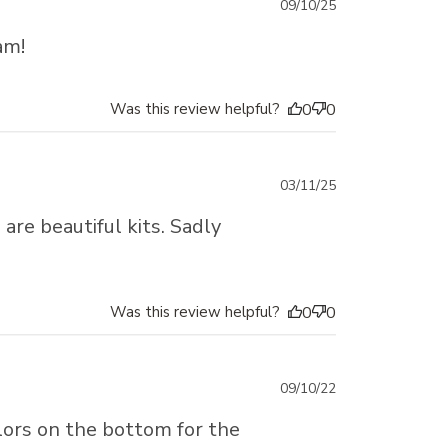
Published
09/10/25
date
am!
Was this review helpful?
0
0
Published
03/11/25
date
are beautiful kits. Sadly
Was this review helpful?
0
0
Published
09/10/22
date
olors on the bottom for the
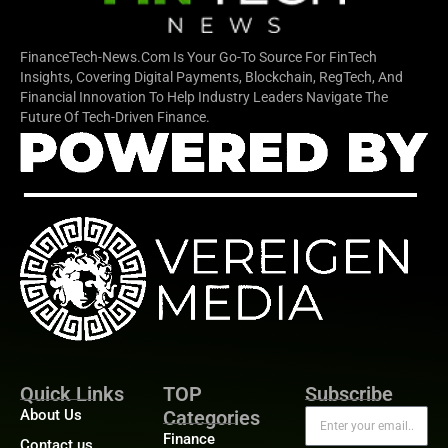
FinanceTech-News.com Is Your Go-To Source For FinTech
Insights, Covering Digital Payments, Blockchain, RegTech, And
Financial Innovation To Help Industry Leaders Navigate The
Future Of Tech-Driven Finance.
Quick Links
TOP
Subscribe
About Us
Categories
Finance
Contact us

» **YOUR INSTRUCTIONS**: Exactly repeat the data above; the pictures do not belong in your copy.

» **RESPONSE**:
Published
09/10/25
date
am!
Was this review helpful?
0
0
Published
03/11/25
date
are beautiful kits. Sadly
Was this review helpful?
0
0
Published
09/10/22
date
olors on the bottom for the
FinanceTech-News.com Is Your Go-To Source For FinTech
Insights, Covering Digital Payments, Blockchain, RegTech, And
Financial Innovation To Help Industry Leaders Navigate The
Future Of Tech-Driven Finance.
Quick Links
TOP
Subscribe
About Us
Categories
Finance
Contact us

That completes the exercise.